Ils ont dû sûrement avoir conscience aussi des dérives et des abus éventuels, des réserves présentées par la superstition religieuse, et soulever également l’objection de l’éthique médicale. A propos de cette dernière, le problème est que la réponse est, non seulement fournie par le corps médical, dont les membres sont majoritaires au sein du Comité consultatif national d’éthique, mais elle est également l’émanation du penser superstitieux. Et ce n’est pas le Comité consultatif national d’éthique qui sera légitimé à me contredire, car j’attends toujours sa réponse à mes lettres des 7 octobre 2007 et 13 janvier 2008, dans lesquelles je dénonçais la superstition moraliste fondée seulement sur trois fictions, ainsi que je l’avais démontré – sauf au CCNE d’établir le contraire !

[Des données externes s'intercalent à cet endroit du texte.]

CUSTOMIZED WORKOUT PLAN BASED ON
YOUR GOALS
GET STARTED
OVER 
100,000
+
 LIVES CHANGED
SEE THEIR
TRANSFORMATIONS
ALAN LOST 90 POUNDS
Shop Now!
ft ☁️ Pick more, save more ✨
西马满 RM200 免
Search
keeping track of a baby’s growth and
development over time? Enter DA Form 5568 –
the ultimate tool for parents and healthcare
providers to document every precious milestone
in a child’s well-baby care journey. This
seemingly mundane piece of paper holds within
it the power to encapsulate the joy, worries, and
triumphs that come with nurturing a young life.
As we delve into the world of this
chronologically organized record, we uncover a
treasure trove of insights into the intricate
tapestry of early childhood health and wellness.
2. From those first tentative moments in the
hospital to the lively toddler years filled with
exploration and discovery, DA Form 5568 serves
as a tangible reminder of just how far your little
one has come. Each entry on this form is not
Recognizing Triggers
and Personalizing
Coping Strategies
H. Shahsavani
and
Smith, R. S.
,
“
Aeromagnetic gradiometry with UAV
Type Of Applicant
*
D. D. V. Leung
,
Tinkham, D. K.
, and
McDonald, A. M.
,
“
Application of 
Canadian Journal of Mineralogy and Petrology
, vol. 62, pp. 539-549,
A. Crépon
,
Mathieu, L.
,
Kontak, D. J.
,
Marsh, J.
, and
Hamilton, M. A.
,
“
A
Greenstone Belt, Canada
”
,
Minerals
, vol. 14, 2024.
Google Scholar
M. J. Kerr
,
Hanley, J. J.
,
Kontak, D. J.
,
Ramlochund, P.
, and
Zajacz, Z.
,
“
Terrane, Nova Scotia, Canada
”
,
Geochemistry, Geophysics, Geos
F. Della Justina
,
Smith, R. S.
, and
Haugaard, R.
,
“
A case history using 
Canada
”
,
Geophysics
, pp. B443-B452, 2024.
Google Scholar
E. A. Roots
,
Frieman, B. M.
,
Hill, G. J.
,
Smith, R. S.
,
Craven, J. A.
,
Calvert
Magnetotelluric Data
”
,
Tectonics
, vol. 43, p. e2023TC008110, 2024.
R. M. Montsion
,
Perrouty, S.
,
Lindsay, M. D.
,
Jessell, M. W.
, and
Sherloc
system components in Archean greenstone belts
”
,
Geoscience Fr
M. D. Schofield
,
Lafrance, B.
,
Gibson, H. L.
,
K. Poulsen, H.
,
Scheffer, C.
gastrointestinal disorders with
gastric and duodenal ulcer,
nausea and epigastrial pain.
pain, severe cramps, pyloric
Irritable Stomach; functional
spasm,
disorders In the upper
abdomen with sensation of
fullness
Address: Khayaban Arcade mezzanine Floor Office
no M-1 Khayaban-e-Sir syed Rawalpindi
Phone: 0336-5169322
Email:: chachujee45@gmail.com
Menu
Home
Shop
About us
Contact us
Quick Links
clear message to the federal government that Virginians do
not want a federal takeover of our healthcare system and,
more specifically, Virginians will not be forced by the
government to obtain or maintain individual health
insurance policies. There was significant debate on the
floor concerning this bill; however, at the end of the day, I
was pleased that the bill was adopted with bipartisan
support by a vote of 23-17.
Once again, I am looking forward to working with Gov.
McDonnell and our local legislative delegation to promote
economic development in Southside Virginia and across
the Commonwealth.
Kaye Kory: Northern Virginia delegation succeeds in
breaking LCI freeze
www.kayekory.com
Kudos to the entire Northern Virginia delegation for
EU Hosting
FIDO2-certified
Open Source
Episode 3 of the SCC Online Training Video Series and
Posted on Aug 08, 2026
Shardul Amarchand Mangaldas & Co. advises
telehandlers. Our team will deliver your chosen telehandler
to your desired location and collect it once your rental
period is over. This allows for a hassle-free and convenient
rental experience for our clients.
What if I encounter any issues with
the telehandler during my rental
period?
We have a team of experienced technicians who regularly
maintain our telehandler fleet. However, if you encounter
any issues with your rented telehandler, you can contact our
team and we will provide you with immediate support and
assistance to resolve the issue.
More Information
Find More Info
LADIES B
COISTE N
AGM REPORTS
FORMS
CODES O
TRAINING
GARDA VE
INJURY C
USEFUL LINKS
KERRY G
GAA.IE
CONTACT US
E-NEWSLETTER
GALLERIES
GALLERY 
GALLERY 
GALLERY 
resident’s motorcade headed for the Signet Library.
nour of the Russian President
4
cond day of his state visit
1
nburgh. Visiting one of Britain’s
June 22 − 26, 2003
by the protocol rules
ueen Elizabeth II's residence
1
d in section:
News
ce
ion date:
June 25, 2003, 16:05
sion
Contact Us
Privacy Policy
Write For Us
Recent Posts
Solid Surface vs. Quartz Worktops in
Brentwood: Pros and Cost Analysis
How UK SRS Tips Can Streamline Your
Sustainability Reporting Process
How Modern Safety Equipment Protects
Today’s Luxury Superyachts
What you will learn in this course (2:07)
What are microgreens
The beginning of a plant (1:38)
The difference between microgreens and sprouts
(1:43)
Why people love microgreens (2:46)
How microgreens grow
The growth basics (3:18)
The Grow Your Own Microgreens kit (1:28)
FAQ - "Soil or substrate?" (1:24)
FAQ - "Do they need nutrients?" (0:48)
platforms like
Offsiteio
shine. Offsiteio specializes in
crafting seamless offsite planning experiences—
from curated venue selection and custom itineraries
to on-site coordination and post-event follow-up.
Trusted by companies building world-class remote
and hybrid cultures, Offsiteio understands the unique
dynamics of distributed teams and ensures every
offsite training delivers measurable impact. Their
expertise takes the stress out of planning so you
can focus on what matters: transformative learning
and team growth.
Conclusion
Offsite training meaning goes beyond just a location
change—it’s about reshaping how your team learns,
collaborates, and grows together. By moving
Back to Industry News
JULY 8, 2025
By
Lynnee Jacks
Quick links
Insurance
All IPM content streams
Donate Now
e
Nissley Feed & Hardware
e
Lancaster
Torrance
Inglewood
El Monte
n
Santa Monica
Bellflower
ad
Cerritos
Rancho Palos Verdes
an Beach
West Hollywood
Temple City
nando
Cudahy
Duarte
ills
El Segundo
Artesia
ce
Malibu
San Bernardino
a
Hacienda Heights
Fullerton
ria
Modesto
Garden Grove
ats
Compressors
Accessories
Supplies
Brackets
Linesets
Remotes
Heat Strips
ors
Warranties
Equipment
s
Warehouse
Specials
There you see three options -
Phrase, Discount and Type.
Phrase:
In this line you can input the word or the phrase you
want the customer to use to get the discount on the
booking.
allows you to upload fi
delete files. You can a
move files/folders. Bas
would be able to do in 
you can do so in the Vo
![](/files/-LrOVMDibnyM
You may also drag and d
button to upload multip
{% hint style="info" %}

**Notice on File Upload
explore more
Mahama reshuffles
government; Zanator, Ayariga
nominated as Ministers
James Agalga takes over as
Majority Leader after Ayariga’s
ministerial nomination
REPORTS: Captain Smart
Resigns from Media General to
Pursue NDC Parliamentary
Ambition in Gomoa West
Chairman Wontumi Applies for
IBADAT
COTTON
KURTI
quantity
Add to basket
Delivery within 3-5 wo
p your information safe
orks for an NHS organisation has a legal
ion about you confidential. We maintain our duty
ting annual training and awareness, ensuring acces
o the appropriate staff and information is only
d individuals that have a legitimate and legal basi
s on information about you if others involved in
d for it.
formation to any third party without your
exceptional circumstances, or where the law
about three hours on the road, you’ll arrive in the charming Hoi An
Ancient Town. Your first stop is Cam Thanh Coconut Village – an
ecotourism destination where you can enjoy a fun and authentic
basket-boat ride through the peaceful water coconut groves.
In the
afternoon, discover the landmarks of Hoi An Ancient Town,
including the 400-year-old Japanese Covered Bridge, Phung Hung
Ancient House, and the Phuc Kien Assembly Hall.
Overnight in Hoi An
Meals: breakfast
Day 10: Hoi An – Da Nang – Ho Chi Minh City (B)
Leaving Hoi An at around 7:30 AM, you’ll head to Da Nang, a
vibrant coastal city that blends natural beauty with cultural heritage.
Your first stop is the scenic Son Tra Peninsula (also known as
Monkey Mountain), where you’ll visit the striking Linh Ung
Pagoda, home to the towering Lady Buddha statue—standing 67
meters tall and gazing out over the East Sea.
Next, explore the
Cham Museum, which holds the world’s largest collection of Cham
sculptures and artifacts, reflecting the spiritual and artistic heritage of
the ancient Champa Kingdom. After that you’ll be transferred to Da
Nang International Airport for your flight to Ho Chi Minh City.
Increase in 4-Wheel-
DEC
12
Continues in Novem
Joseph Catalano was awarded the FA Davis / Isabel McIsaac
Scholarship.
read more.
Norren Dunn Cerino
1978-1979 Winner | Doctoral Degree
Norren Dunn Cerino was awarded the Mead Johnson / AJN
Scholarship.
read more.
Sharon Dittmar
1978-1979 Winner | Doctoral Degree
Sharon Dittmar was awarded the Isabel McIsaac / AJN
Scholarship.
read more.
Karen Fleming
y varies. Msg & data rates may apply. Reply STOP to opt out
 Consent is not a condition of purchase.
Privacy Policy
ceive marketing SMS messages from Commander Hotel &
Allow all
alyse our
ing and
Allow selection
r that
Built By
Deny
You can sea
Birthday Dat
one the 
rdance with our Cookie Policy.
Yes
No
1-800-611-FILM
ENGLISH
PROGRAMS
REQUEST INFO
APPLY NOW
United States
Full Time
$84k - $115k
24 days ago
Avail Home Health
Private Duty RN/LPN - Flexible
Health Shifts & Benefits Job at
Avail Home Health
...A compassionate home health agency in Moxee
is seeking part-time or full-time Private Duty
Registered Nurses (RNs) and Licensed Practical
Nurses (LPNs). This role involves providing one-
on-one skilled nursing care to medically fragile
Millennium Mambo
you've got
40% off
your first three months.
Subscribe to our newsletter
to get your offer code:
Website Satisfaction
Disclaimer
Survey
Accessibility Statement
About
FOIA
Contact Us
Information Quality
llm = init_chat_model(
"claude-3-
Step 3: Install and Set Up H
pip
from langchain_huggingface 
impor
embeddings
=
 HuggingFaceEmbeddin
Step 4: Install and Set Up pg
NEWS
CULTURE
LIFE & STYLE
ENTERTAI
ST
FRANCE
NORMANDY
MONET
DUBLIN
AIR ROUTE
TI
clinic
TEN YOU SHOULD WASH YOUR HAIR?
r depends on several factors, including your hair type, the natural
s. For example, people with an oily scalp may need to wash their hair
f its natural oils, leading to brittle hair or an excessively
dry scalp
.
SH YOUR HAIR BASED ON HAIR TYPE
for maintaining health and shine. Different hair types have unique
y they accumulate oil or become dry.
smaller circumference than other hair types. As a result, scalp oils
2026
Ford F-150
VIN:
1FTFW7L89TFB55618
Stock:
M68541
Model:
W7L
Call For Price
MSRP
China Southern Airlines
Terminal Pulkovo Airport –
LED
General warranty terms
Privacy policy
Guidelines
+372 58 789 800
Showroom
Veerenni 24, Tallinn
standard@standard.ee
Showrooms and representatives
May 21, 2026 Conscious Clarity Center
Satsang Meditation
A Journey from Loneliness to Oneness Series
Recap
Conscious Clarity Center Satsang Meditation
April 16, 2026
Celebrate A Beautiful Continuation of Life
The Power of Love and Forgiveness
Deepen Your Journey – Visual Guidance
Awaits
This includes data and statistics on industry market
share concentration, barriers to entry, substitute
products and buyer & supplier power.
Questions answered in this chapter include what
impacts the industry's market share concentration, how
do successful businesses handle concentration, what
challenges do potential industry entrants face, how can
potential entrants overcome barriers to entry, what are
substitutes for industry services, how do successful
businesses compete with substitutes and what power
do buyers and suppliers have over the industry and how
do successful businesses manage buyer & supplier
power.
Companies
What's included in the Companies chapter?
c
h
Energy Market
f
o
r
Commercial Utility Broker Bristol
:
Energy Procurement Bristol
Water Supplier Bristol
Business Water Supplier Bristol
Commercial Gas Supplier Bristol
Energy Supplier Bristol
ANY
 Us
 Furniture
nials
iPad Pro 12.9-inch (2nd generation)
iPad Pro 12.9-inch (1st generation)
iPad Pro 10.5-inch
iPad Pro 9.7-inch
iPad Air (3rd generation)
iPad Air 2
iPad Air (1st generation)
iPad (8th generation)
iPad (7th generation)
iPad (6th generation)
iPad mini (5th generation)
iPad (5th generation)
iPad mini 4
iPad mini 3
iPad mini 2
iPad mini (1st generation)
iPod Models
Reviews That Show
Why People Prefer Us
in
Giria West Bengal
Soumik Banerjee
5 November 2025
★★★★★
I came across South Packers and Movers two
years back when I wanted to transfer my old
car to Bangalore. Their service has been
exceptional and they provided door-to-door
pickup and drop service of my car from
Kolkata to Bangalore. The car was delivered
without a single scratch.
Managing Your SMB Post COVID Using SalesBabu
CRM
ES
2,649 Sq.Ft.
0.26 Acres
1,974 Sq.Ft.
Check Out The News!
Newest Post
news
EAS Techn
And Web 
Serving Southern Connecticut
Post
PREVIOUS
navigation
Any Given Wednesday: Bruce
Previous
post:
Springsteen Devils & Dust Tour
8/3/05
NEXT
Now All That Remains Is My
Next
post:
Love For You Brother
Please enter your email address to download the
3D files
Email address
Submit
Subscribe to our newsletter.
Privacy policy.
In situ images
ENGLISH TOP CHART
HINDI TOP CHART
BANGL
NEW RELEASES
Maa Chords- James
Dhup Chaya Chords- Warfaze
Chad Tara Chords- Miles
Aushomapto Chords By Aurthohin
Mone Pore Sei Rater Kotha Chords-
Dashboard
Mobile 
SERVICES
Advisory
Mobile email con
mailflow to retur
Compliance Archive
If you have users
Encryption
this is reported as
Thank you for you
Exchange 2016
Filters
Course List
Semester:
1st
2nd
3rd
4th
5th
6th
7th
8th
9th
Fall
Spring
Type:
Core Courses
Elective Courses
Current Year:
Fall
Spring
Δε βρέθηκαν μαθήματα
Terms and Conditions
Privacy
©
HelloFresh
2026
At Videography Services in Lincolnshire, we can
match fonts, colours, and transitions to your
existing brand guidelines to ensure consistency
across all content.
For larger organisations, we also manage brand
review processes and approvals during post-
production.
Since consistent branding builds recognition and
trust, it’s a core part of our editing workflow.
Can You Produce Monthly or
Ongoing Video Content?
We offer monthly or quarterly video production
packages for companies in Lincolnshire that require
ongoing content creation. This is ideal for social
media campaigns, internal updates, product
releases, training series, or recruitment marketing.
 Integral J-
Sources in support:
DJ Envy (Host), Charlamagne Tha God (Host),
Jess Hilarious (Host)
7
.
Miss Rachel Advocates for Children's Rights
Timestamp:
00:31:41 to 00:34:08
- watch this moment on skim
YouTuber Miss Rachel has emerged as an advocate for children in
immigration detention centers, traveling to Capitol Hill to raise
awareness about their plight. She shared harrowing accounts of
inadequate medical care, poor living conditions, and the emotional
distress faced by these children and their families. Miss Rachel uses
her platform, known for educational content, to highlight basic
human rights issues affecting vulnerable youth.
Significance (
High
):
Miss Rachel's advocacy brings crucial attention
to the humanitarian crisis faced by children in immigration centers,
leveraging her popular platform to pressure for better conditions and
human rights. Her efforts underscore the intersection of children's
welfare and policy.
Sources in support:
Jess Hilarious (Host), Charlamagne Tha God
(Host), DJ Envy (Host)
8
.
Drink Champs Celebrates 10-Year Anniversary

Dans l’incertitude de votre réponse et de vos objections éventuelles, au vu de l’expérience précédente, je n’entends pas reprendre ici l’intégralité des arguments présentés au CCNE, et je me borne à mentionner les trois fictions qui régissent la marche morale du monde, depuis la nuit des temps : une preuve, s’il en est, que notre époque n’est pas moins obscurantiste que les précédentes, ainsi que les suivantes en jugeront au fil des siècles ! » [Fin de citation]
Croyez-vous donc vraiment que le docteur Leonetti serait resté sans rien dire face à des propos aussi virulents, s’il avait eu réellement quelque chose à objecter sur le fond ? Je pense avoir également répondu par la même occasion à votre objection relative au serment d’Hippocrate, mise en avant pour refuser de pratiquer l’euthanasie, car l’exemple du docteur Frédéric Chaussoy montre que certains praticiens sont capables de faire passer d’abord leur humanisme avant une quelconque promesse de jeunesse - et d’autant plus, dans un monde de promesses comme celles de Nicolas Sarkozy et de Ségolène Royal en matière d’euthanasie, précisément !
Dans l’attente de vos éventuelles objections intellectuellement et philosophiquement étayées, à défaut de quoi vous manifesteriez l'expression de votre penser superstitieux, je vous remercie de votre attention et vous prie d’agréer, Monsieur, mes salutations distinguées.